Hoje, ao jornal Expresso, edição online, depois de ter assumido que não foi feliz sublinhando que "não correu bem, a comunicação não foi adequada e não consegui passar aquilo que levava para dizer”, D. Ornelas disse: "Eu sou heterossexual e não ando a deitar-me por aí: o fim do celibato não acaba com os abusos, senão não havia mamãs e papás abusadores”.

Tendo feito a sua formação religiosa na Congregação dos Sacerdotes do Coração de Jesus (Dehonianos); foi ordenado padre, no Porto da Cruz, a 9 de Agosto de 1981. Aos jornalistas do Expresso, respondendo à questão sobre sexo celibato resolvia o problema dos abusos, respondeu: "Se assim fosse, não tínhamos papás e mamãs abusadores.
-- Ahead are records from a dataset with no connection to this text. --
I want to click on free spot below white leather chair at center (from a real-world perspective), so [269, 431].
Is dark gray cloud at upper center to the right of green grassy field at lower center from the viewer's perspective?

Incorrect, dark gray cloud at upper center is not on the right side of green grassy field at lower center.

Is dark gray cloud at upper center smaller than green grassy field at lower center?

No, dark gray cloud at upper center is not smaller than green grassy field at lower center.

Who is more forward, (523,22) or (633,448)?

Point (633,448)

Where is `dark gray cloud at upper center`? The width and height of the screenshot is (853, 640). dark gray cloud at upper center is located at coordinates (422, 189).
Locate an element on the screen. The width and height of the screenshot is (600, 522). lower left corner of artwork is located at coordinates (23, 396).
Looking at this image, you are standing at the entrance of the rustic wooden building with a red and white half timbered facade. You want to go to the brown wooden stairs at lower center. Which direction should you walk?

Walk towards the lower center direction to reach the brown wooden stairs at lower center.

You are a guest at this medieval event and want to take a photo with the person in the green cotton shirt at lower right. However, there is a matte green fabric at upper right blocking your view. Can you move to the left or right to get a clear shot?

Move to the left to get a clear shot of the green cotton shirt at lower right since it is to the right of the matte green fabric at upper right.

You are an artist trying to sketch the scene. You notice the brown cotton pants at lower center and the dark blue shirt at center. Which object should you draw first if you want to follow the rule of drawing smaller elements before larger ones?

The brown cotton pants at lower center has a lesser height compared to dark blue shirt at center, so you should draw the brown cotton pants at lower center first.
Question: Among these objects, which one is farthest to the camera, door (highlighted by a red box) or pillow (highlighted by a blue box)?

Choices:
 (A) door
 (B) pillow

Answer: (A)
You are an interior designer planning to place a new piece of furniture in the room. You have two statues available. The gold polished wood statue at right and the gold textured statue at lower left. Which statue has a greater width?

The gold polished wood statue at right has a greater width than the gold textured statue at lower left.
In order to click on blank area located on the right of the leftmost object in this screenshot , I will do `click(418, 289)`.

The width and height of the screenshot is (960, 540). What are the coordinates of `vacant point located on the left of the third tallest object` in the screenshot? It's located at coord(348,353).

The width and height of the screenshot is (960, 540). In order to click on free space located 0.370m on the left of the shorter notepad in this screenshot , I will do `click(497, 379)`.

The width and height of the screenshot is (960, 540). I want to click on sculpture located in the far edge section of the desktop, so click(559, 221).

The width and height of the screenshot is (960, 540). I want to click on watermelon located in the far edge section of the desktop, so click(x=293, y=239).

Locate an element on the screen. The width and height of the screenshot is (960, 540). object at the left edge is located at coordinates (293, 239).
Eu nunca escondi que gostaria de ver padres casados na nossa Igreja. Era importante a ordenação de homens casados. A Igreja grega católica, ou a ucraniana, continuam a seguir a disciplina anterior a Trento. Só o Concílio de Trento, já no século XVI, é que impôs o celibato na Igreja latina".

O responsável pela CEP vê com bons olhos a ordenação de homens casados e defende uma mudança dentro da Igreja para acabar com a obrigatoriedade do celibato

Em declarações anteriores, no âmbito da Conferência Episcopal, D. Ornelas apontou medidas que vão além do memorial: "O primeiro objetivo é o apoio às vítimas, porque foi essa razão que nos moveu neste trabalho com a comissão. Em segundo lugar, a comissão fez um trabalho precioso que nos deu uma ideia sobre a situação que existia na Igreja — e ainda está presente — de abusos. Abusos sérios e dramáticos que têm um efeito devastador. O ponto seguinte é o da ação. Precisávamos de nos encontrar e decidir que decisões tomar. E não é assim tão pouco. E sublinhamos uma política de tolerância zero. Vamos criar um ponto de escuta para já. A dimensão deste fenómeno exige uma resposta da Igreja. Vamos avançar com a revisão de todos os sistemas de formação, nomeadamente nos seminários".